Exercise:
Using the material below, set down only the line containing "text: (645, 123) -> (767, 307), moved" and the lines after it, unchanged.
──────── Available data
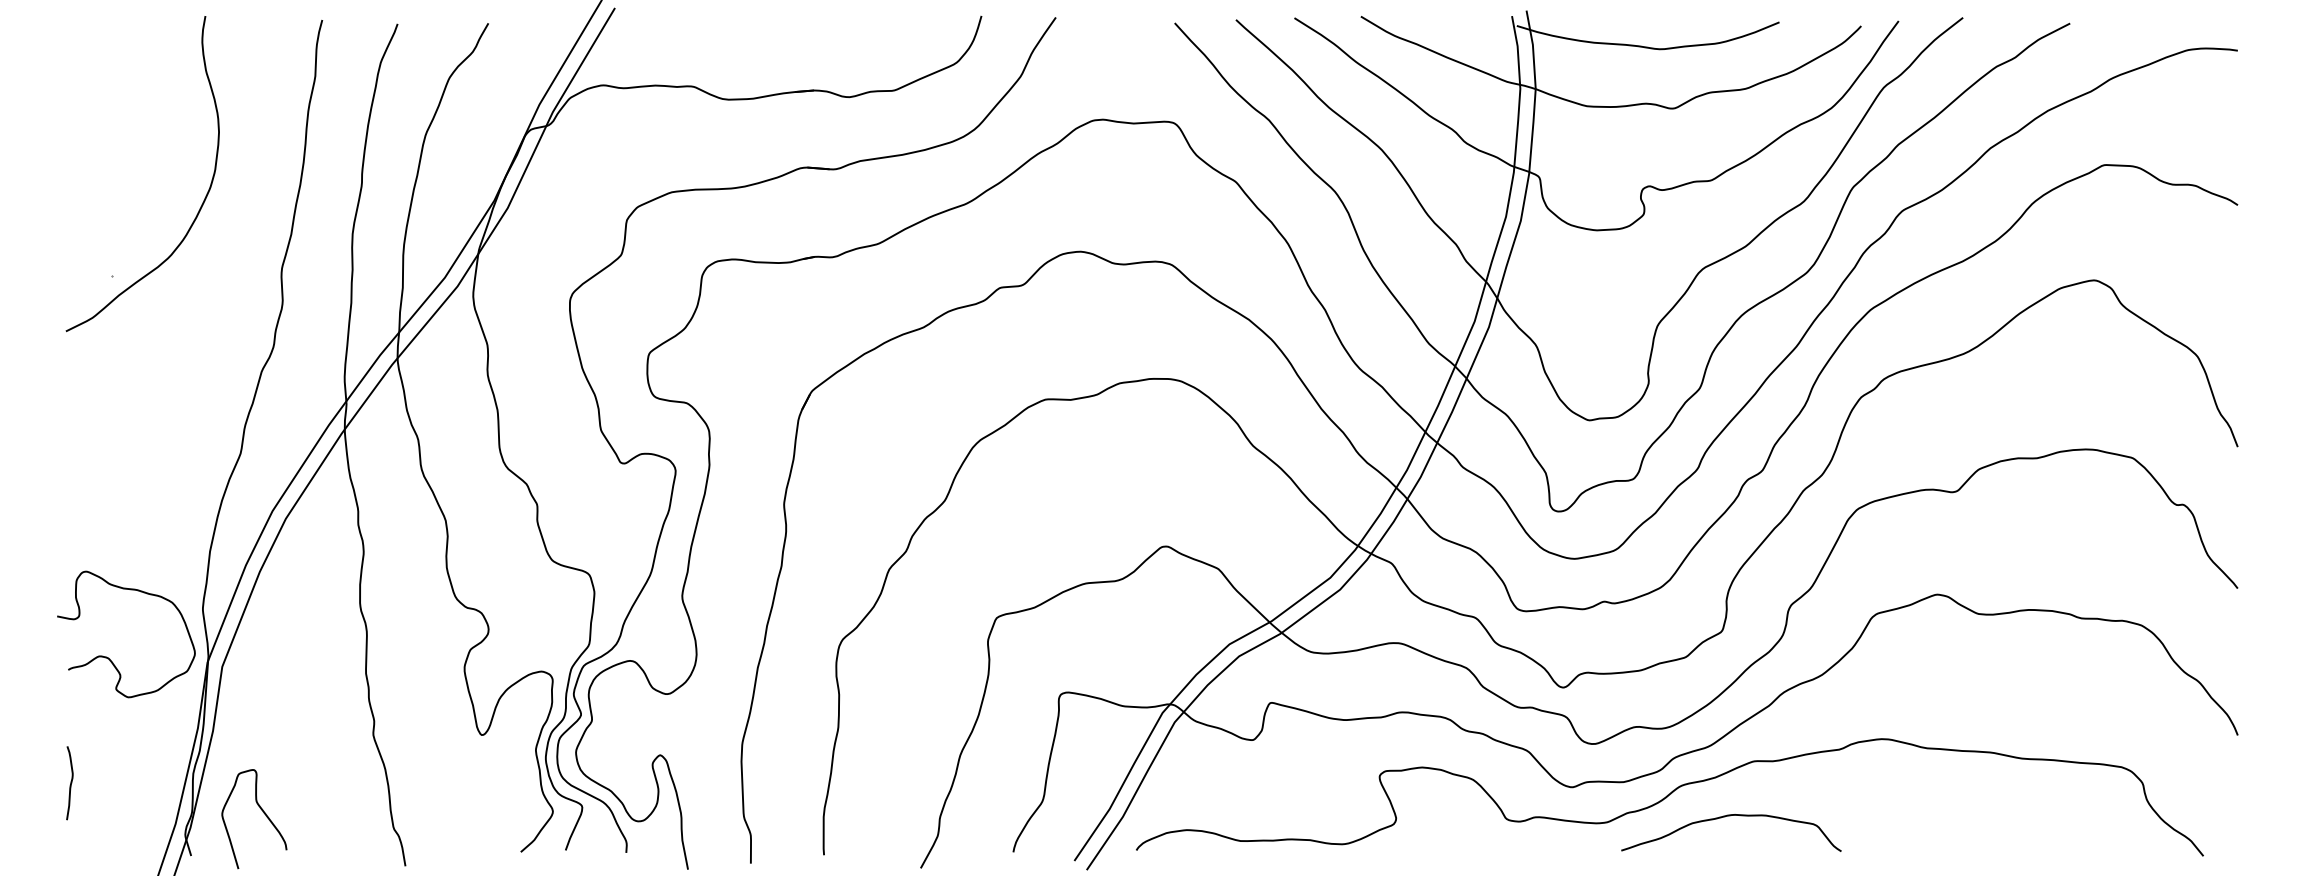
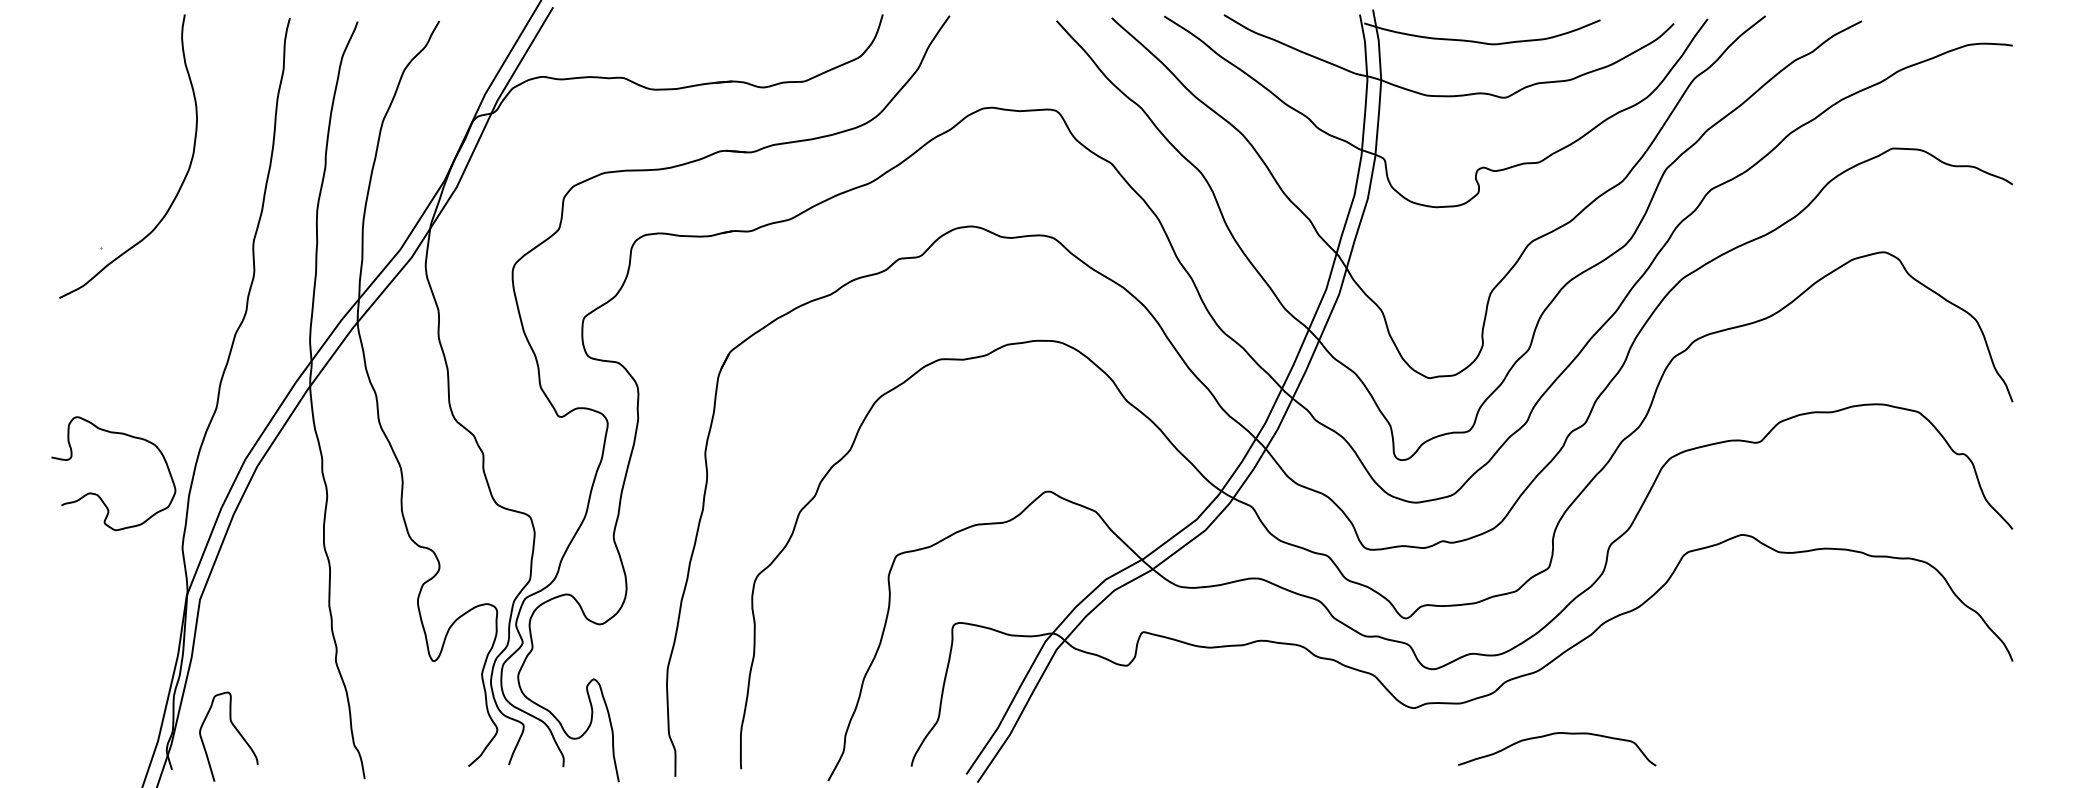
curve: (109, 657) -> (98, 494), moved
curve: (70, 783) -> (63, 704), removed
curve: (1669, 795) -> (1501, 715), removed

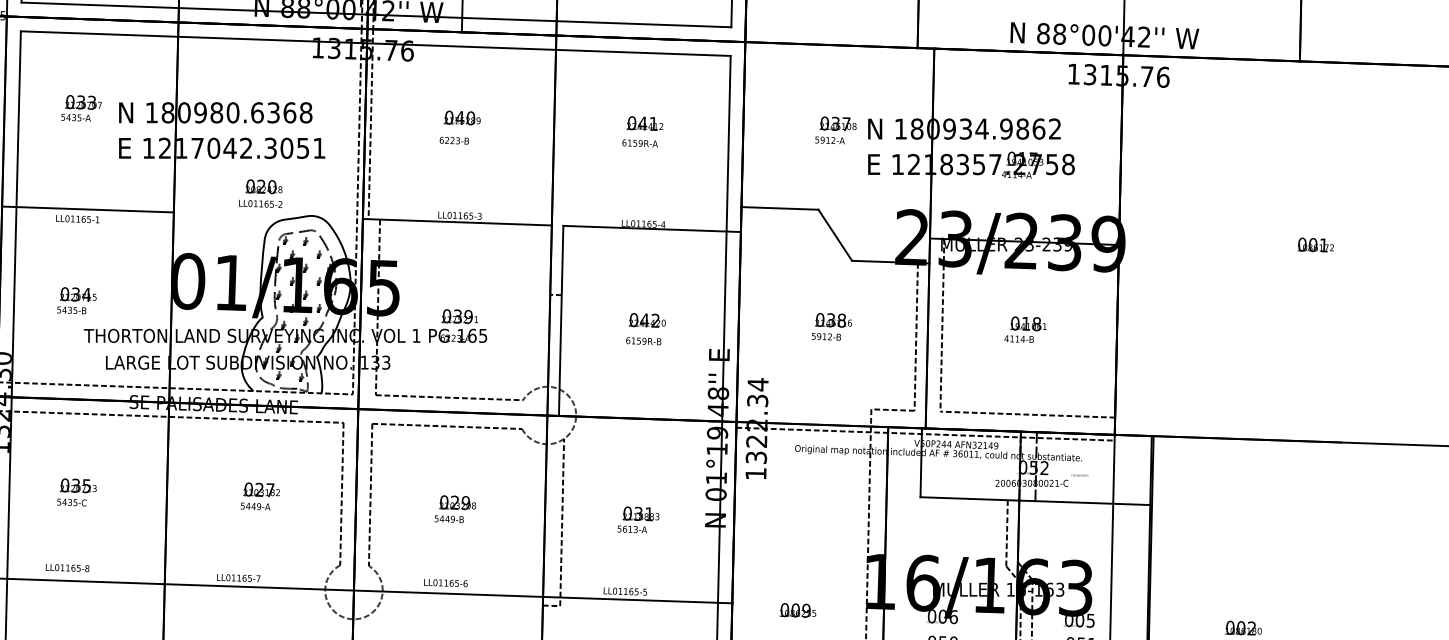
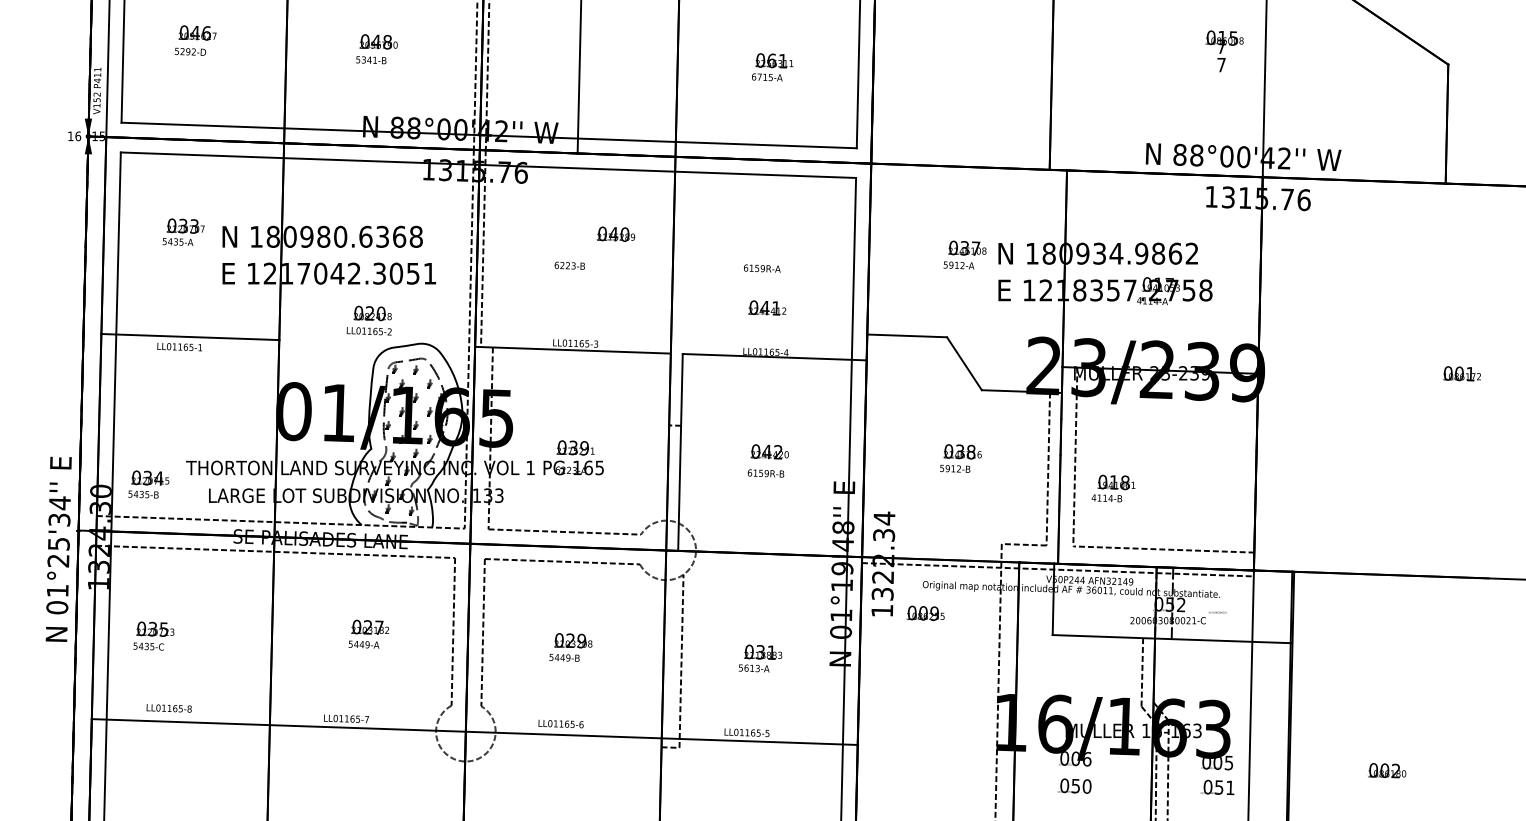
text: (461, 117) -> (615, 233), moved
text: (645, 123) -> (767, 307), moved
text: (76, 300) -> (148, 484), moved
text: (1025, 329) -> (1113, 488), moved
text: (76, 491) -> (153, 635), moved
text: (797, 609) -> (925, 612), moved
────────────────
Expected answer:
text: (645, 123) -> (767, 307), moved
text: (76, 300) -> (148, 484), moved
text: (1025, 329) -> (1113, 488), moved
text: (76, 491) -> (153, 635), moved
text: (797, 609) -> (925, 612), moved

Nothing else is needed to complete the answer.